__Exercise requirements__
Find the line with "Hitta bankkontor" in the entries below, then reproduce it and every line after it down to and including the line with "evitare per questioni di manutenzione. Meglio", exactly.

__Exercise data__
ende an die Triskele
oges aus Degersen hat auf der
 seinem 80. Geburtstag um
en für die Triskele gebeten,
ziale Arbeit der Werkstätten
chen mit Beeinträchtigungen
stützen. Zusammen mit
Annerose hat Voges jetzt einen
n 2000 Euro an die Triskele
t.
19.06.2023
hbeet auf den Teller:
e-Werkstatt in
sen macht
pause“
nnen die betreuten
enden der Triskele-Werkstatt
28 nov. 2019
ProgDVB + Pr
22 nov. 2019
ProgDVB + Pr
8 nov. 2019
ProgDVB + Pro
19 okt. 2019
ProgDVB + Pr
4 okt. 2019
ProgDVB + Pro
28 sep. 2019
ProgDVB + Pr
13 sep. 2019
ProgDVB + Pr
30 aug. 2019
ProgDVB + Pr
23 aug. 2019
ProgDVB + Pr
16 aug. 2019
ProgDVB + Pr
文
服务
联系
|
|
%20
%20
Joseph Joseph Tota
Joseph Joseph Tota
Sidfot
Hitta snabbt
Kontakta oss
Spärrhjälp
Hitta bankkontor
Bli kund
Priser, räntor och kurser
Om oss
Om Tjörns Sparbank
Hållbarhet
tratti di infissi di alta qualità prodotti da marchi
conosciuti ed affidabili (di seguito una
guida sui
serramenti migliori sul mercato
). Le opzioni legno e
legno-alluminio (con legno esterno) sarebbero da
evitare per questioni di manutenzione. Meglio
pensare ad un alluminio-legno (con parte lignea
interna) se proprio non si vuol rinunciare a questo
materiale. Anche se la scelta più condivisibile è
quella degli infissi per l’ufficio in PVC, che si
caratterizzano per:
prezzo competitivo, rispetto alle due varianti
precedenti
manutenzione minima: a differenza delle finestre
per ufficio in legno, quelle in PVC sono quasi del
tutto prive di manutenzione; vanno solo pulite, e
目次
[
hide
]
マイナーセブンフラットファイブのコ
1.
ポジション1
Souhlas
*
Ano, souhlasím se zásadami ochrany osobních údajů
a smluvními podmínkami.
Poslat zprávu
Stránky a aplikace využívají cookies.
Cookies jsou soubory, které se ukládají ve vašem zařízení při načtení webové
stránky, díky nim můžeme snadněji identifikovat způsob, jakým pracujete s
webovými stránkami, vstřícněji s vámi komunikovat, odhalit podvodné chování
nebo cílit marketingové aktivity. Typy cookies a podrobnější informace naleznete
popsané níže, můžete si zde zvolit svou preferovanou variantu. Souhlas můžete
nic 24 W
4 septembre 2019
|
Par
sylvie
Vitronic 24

__Expected answer__
Hitta bankkontor
Bli kund
Priser, räntor och kurser
Om oss
Om Tjörns Sparbank
Hållbarhet
tratti di infissi di alta qualità prodotti da marchi
conosciuti ed affidabili (di seguito una
guida sui
serramenti migliori sul mercato
). Le opzioni legno e
legno-alluminio (con legno esterno) sarebbero da
evitare per questioni di manutenzione. Meglio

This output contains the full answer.